Будто сквозь вату слушаю, как Кернер объясняет, что время от времени, к сожалению, случается, что следы с места преступления загрязняются или даже теряются. И это очень прискорбно. Но в его мюнхенской практике такого ни разу не было. Он долго сомневался, следует ли ему говорить мне об этом, но потом решил, что человек имеет право на истину, какой бы неприятной она ни была.

Пытаюсь снова начать дышать. В соседней комнате сидит Монстр и ждет меня. Не говоря уже о Шарлотте, которая наверху с Буковски. И мы одни в этом огромном доме, а мой план рухнул, и все ДНК-следы мира теперь бесполезны. Сеть порвана. Второго входа в западню больше нет. Есть только Ленцен и я.

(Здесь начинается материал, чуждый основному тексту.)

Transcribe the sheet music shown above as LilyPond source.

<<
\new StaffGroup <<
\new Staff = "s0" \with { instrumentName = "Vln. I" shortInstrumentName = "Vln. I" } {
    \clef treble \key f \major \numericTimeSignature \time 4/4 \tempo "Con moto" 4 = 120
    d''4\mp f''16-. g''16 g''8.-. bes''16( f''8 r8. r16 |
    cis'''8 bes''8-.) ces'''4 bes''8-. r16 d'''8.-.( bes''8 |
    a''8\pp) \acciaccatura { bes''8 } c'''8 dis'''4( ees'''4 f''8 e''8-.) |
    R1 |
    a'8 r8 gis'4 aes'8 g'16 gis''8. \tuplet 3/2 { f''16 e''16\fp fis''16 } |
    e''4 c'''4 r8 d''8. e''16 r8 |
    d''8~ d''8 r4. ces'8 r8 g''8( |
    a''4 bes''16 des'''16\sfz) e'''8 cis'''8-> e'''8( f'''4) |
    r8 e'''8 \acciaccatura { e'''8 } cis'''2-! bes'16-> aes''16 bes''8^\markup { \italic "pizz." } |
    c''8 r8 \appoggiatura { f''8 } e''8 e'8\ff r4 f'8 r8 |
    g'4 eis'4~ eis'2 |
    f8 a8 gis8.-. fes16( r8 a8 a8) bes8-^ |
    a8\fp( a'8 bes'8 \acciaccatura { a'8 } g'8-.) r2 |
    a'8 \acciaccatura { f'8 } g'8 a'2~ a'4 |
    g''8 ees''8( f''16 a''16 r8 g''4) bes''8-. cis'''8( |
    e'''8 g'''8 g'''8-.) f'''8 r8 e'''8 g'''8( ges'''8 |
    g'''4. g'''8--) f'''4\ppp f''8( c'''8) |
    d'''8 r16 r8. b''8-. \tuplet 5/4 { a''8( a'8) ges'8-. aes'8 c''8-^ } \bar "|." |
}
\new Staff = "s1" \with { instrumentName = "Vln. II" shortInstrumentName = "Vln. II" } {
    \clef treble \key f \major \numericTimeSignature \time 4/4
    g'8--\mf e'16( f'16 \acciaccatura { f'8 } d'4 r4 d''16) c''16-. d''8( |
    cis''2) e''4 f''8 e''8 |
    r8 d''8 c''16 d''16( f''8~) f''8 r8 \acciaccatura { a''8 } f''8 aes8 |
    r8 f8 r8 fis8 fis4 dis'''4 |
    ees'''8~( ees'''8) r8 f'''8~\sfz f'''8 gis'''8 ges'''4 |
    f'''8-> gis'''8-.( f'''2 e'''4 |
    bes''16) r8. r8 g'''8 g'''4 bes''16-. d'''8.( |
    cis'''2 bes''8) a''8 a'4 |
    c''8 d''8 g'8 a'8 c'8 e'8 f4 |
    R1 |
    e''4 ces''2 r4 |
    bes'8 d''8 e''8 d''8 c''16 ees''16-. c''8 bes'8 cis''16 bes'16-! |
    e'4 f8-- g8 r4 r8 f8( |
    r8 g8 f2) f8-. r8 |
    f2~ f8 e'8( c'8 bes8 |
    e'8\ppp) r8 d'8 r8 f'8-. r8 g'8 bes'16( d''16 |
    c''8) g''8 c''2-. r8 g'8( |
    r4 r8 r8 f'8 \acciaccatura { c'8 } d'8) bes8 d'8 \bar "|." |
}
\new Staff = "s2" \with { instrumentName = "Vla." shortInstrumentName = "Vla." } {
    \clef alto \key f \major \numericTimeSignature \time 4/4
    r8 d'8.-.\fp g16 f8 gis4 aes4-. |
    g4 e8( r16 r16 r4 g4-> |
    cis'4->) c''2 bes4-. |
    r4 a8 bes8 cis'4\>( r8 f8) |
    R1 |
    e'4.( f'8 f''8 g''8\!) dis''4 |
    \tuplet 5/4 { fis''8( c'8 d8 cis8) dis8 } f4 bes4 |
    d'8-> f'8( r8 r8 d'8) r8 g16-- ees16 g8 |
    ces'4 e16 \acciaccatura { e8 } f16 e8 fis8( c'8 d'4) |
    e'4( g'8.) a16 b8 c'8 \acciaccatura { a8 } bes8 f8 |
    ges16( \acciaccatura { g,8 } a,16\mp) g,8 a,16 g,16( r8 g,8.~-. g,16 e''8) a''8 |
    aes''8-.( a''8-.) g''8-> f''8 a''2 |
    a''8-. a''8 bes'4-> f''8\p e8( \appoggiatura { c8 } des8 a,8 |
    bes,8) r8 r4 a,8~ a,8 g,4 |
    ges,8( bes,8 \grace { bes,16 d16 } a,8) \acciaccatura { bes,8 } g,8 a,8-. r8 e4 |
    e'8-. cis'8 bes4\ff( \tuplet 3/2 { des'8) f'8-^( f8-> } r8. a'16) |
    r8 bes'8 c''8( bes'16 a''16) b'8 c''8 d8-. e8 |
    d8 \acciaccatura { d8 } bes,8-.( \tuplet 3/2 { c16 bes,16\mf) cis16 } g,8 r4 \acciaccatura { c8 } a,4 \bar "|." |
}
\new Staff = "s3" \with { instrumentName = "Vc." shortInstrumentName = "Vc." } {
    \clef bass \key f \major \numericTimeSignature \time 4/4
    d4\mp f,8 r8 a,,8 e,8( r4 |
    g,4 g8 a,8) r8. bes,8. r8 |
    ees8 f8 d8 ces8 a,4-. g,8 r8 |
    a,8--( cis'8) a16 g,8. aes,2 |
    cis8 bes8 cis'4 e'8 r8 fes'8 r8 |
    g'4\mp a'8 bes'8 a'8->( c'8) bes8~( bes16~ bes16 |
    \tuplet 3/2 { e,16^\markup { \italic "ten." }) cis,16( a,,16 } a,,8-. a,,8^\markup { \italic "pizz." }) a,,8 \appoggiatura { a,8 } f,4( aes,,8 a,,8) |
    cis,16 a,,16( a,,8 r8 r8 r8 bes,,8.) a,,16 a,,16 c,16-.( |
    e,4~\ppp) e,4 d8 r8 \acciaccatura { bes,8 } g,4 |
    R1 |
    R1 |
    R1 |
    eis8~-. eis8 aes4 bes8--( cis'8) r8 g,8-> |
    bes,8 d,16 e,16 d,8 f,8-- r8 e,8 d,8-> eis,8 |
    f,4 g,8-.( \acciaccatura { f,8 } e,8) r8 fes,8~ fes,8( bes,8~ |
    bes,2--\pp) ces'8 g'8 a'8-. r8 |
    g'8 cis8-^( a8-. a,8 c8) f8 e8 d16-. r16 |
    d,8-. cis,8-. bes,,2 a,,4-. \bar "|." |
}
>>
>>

– Мне очень жаль, фрау Конраде, – говорит Кернер. – Но я подумал, вы должны об этом знать.

– Спасибо, – отвечаю я. – До свиданья.

Сижу. Смотрю в окно. Холодное солнечное утро, рождение которого я наблюдала, превратилось в серый день с низко нависшими облаками. Не знаю, где найти силы, чтобы подняться и вернуться в столовую. Ленцен оборачивается, когда вхожу. Вот сидит за моим обеденным столом этот опасный человек, такой спокойный и невозмутимый, что просто диву даешься. Следит за каждым моим движением, притаился, насторожился, как змея, а я думаю: «Мне нужно его признание».